Exercises to complete:
**a)** Repeat the part of the drought and landslide passage that begins at the words "A long term" and stops after the words "not reaching them.".
**b)** For each statement, say yes or no according to the drought and landslide passage, and quote the words that decide it: (i) Elephants are attacking civilians. (ii) The landslide struck the western Philippines. (iii) At least 1,500 people were missing.

* BEGIN Passage *

A long term drought is wiping out herds in Kenya. Farmers are driving
their cattle onto Tsavo Wildlike Park and though risking arrest they
are desperate. Money cming in for relief is not reaching them.
Elephants among other wild herds are being driven into agrcultural
land.

In short it is a disaster. 10 years ago the ranges began to get some
control over the poaches but now all that work seems to be in danger
too. Elephants are attacking civilians. There is no water for them and
no shade. So they are taking what they need from settlements
surrounding the area.

Meanwhile as I was writing this, news came in about the Philippines,
flooding due to heavy rains has caused at least one landslide:

MSNBC News Services Updated: 11:02 a.m. ET Feb. 17, 2006

MANILA, Philippines - Hundreds of villagers were feared dead after a
rain-soaked mountainside disintegrated into a torrent of mud,
swallowing hundreds of houses and an elementary school in the eastern
Philippines on Friday. Twenty-three people were confirmed dead, and at
least 1,500 were missing.

* END Passage *
* BEGIN Dataset entries *

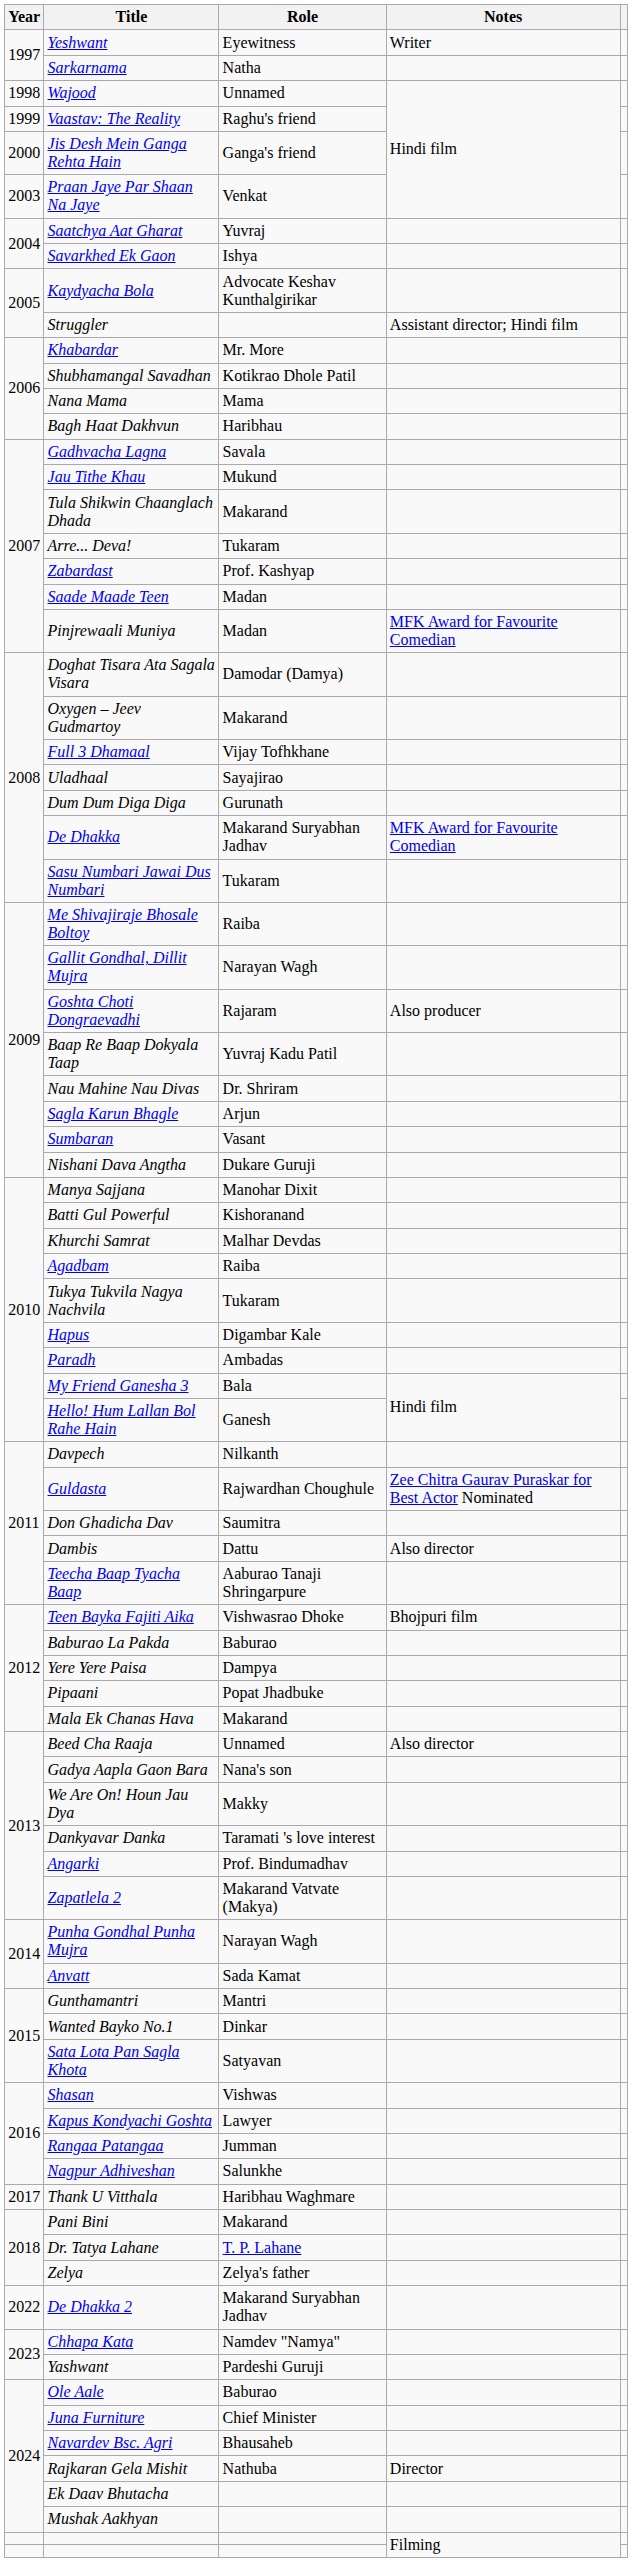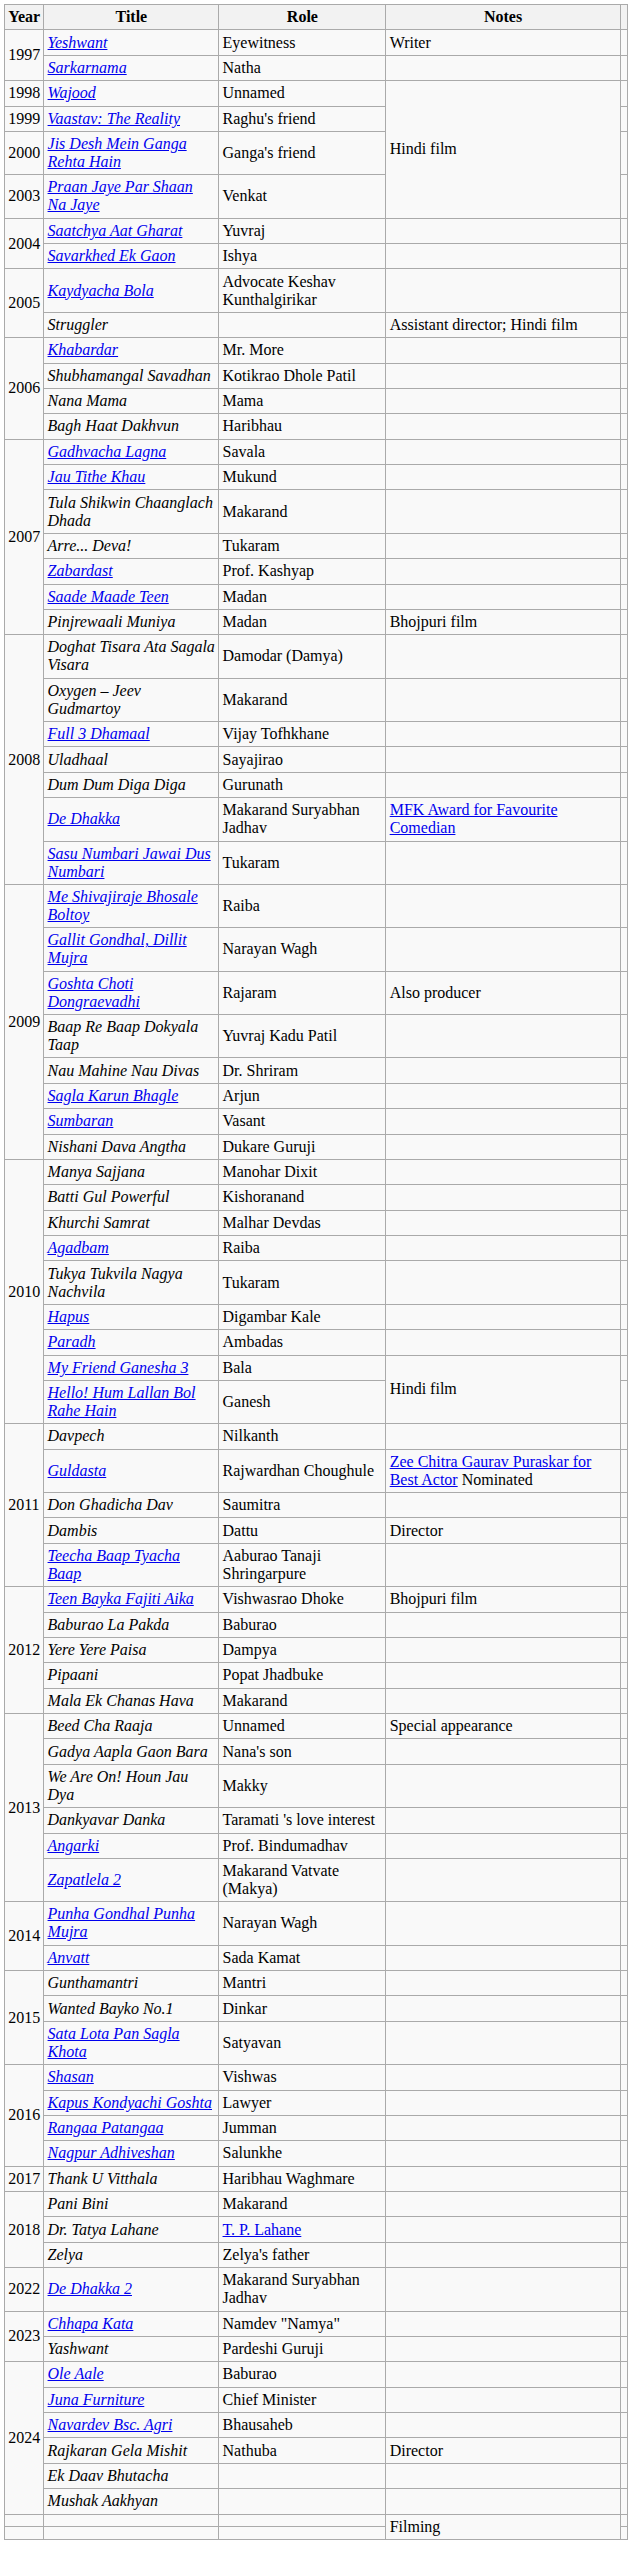Pinjrewaali Muniya | Notes: MFK Award for Favourite Comedian -> Bhojpuri film
Dambis | Notes: Also director -> Director
Beed Cha Raaja | Notes: Also director -> Special appearance
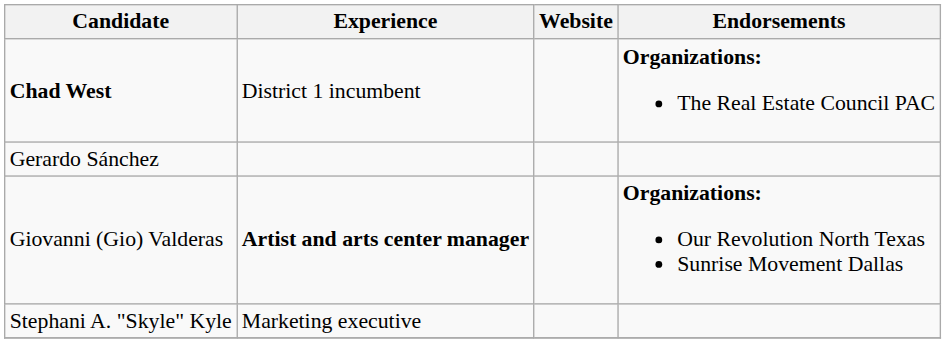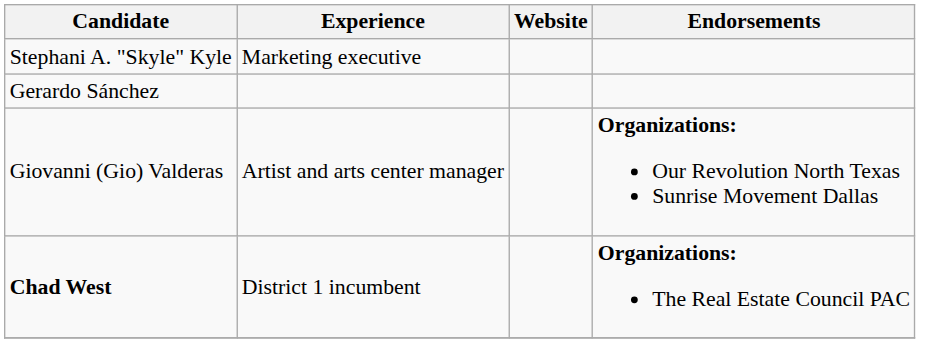rows swapped: Stephani A. "Skyle" Kyle <-> Chad West
Giovanni (Gio) Valderas | Experience: bold -> normal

* END Dataset entries *

Results:
**a)**
A long term drought is wiping out herds in Kenya. Farmers are driving
their cattle onto Tsavo Wildlike Park and though risking arrest they
are desperate. Money cming in for relief is not reaching them.

**b)**
(i) Yes: "Elephants are attacking civilians."
(ii) No: "in the eastern Philippines"
(iii) Yes: "at least 1,500 were missing."